Estava conformado. E estava preparado para continuar assim até ao dia em que um piloto da Malásia lhe disse que tinha de fazer alguma coisa para mudar a situação. «Se não fizeres nada, vais apodrecer aqui», disse-lhe.

 

O futebol como escape

 

Ayi decidiu escrever uma carta aos jornais que contasse a sua história. Quem era, onde estava, como tinha ido lá parar. O Philippine Star pegou no tema, a situação ficou famosa e chegou aos ouvidos de vários jogadores e equipas.

 

«Havia um homem chamado Rafael Rodríguez. E outro que era Dominic Samson. Leram a história e foram ao aeroporto falar comigo.
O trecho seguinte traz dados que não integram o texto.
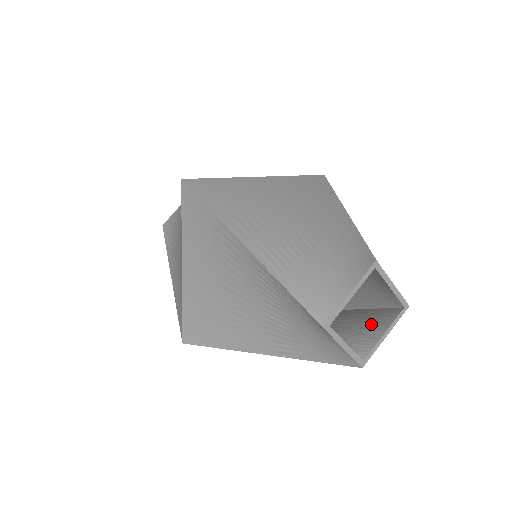
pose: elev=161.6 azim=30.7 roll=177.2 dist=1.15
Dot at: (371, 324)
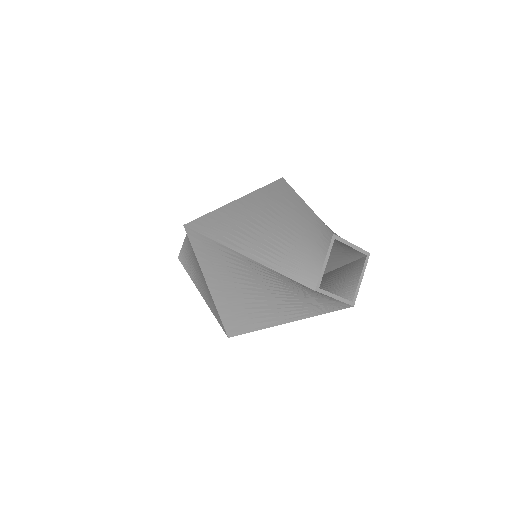
Dot at: (350, 275)
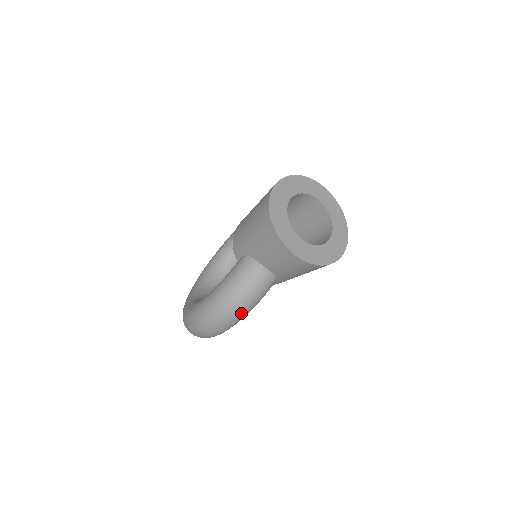
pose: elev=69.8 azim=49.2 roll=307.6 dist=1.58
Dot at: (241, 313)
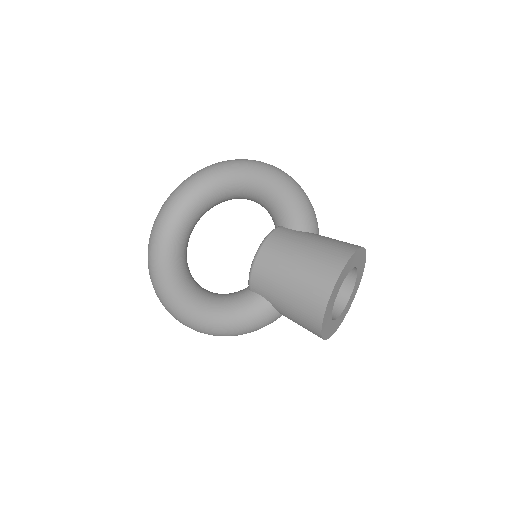
Dot at: occluded
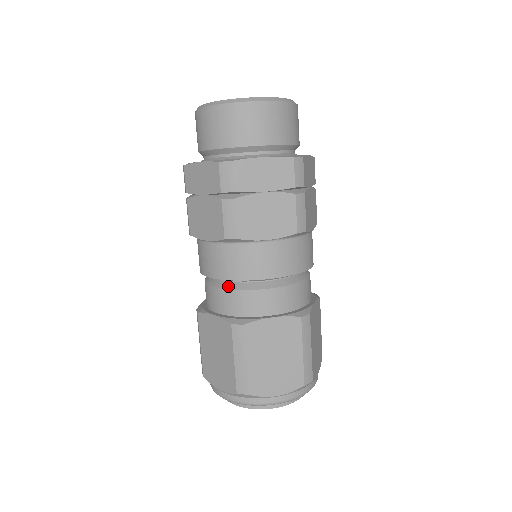
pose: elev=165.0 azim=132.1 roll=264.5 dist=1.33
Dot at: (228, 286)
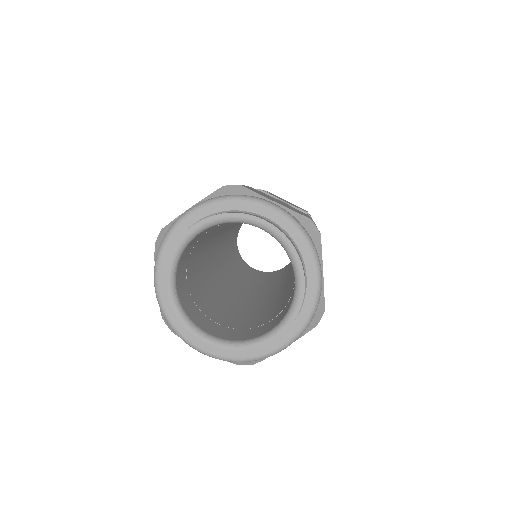
Dot at: occluded
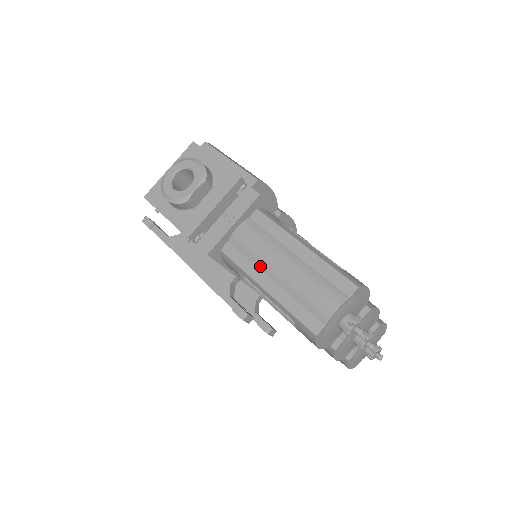
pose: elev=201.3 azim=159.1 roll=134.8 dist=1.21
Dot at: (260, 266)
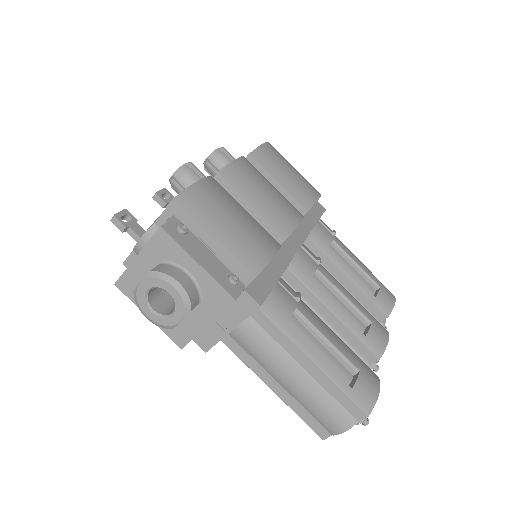
Dot at: (265, 369)
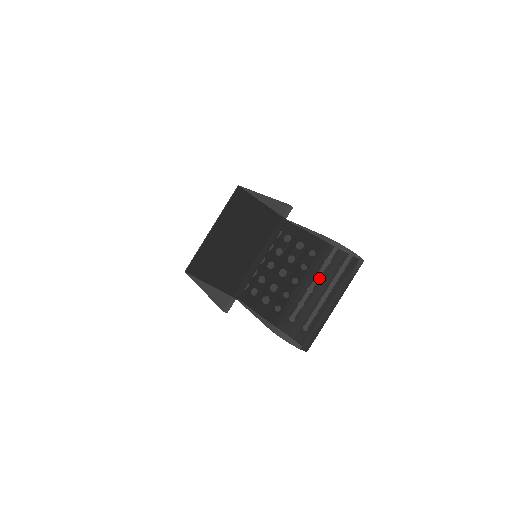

Até me trouxeram uma bola de futebol», contou. Estava dado o primeiro passo.

 

A promessa de ajuda estava implícita. «Disseram-me que poderia jogar no clube deles, mas sem dinheiro, só por diversão. Sabiam que a minha ambição também era estudar, por isso disseram que iam tentar colocar-me numa universidade também», continuou.

 

Os dois homens mantiveram o contacto e, depois de quatro visitas, tinham tratado de tudo. Mas era preciso que voltasse ao Gana antes de poder entrar no país. «Não foram muito encorajadores, pensaram que eu nunca voltaria», reconheceu.

 

Mas Ayi cumpriu a palavra. Rafael e Dominic tinham-lhe dado o bilhete para ir e para voltar e o ganês fez questão de não faltar à promessa. A primeira proposta que teve foi para uma universidade em que teria de estudar Teologia. «Não queria ser pastor», atirou, justificando a escolha da Universidade das Filipinas, onde tirou Ciências do Desporto e jogou nos Fighting Maroons, tornando-se rapidamente um dos melhores futebolistas universitários do país.

 

Ayi ajudou os Fighting Maroons a vencer três títulos em quatro anos. «Este é um país magnífico. Toda a gente ajudou imenso desde o início. Naquele filme, a personagem do Tom Hanks não quer sair do terminal porque sabe que vai ser preso. Eu sei que serei livre. A minha vida está a voltar. Sei que vou voltar porque este é um grande país e porque nunca esquecerei do que esta gente fez por mim.»